What the exercise asks: Please return each entry in the listing exactly.

Available data:
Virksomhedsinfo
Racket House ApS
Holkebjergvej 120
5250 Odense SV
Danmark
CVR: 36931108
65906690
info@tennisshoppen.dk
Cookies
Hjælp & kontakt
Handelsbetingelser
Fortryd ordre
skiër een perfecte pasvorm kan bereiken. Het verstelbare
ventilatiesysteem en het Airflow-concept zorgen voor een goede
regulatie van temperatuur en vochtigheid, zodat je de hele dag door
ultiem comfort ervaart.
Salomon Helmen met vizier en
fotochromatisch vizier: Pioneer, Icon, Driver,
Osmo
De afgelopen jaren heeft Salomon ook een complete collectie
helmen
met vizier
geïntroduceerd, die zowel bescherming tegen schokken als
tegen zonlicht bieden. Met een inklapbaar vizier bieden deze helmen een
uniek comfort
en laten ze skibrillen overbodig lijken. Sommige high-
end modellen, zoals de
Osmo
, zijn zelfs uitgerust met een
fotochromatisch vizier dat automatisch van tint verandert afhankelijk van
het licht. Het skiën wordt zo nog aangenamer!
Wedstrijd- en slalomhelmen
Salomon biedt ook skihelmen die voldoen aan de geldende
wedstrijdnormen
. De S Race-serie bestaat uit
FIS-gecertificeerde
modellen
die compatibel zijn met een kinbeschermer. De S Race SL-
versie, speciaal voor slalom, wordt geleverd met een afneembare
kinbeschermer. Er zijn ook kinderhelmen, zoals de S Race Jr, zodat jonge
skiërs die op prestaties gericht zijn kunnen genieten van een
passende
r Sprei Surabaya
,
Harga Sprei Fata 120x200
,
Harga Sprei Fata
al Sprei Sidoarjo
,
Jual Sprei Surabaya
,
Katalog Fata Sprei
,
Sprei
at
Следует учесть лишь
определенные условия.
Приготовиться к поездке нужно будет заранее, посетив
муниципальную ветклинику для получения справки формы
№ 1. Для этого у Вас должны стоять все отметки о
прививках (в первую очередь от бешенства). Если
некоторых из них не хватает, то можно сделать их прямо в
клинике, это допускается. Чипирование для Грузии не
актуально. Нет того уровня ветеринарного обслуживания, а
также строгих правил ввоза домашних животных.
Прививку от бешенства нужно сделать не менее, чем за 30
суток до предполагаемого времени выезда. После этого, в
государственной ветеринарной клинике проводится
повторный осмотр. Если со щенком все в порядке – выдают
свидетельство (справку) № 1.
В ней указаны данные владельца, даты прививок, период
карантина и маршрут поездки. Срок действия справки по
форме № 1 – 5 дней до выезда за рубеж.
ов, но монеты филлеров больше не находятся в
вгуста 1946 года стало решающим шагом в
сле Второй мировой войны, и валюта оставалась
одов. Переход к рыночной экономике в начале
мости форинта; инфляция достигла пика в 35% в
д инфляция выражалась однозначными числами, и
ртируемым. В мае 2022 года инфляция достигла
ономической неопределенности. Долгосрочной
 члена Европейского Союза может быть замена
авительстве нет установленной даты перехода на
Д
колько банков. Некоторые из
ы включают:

Result for this task:
Virksomhedsinfo
Racket House ApS
Holkebjergvej 120
5250 Odense SV
Danmark
CVR: 36931108
65906690
info@tennisshoppen.dk
Cookies
Hjælp & kontakt
Handelsbetingelser
Fortryd ordre
skiër een perfecte pasvorm kan bereiken. Het verstelbare
ventilatiesysteem en het Airflow-concept zorgen voor een goede
regulatie van temperatuur en vochtigheid, zodat je de hele dag door
ultiem comfort ervaart.
Salomon Helmen met vizier en
fotochromatisch vizier: Pioneer, Icon, Driver,
Osmo
De afgelopen jaren heeft Salomon ook een complete collectie
helmen
met vizier
geïntroduceerd, die zowel bescherming tegen schokken als
tegen zonlicht bieden. Met een inklapbaar vizier bieden deze helmen een
uniek comfort
en laten ze skibrillen overbodig lijken. Sommige high-
end modellen, zoals de
Osmo
, zijn zelfs uitgerust met een
fotochromatisch vizier dat automatisch van tint verandert afhankelijk van
het licht. Het skiën wordt zo nog aangenamer!
Wedstrijd- en slalomhelmen
Salomon biedt ook skihelmen die voldoen aan de geldende
wedstrijdnormen
. De S Race-serie bestaat uit
FIS-gecertificeerde
modellen
die compatibel zijn met een kinbeschermer. De S Race SL-
versie, speciaal voor slalom, wordt geleverd met een afneembare
kinbeschermer. Er zijn ook kinderhelmen, zoals de S Race Jr, zodat jonge
skiërs die op prestaties gericht zijn kunnen genieten van een
passende
r Sprei Surabaya
,
Harga Sprei Fata 120x200
,
Harga Sprei Fata
al Sprei Sidoarjo
,
Jual Sprei Surabaya
,
Katalog Fata Sprei
,
Sprei
at
Следует учесть лишь
определенные условия.
Приготовиться к поездке нужно будет заранее, посетив
муниципальную ветклинику для получения справки формы
№ 1. Для этого у Вас должны стоять все отметки о
прививках (в первую очередь от бешенства). Если
некоторых из них не хватает, то можно сделать их прямо в
клинике, это допускается. Чипирование для Грузии не
актуально. Нет того уровня ветеринарного обслуживания, а
также строгих правил ввоза домашних животных.
Прививку от бешенства нужно сделать не менее, чем за 30
суток до предполагаемого времени выезда. После этого, в
государственной ветеринарной клинике проводится
повторный осмотр. Если со щенком все в порядке – выдают
свидетельство (справку) № 1.
В ней указаны данные владельца, даты прививок, период
карантина и маршрут поездки. Срок действия справки по
форме № 1 – 5 дней до выезда за рубеж.
ов, но монеты филлеров больше не находятся в
вгуста 1946 года стало решающим шагом в
сле Второй мировой войны, и валюта оставалась
одов. Переход к рыночной экономике в начале
мости форинта; инфляция достигла пика в 35% в
д инфляция выражалась однозначными числами, и
ртируемым. В мае 2022 года инфляция достигла
ономической неопределенности. Долгосрочной
 члена Европейского Союза может быть замена
авительстве нет установленной даты перехода на
Д
колько банков. Некоторые из
ы включают:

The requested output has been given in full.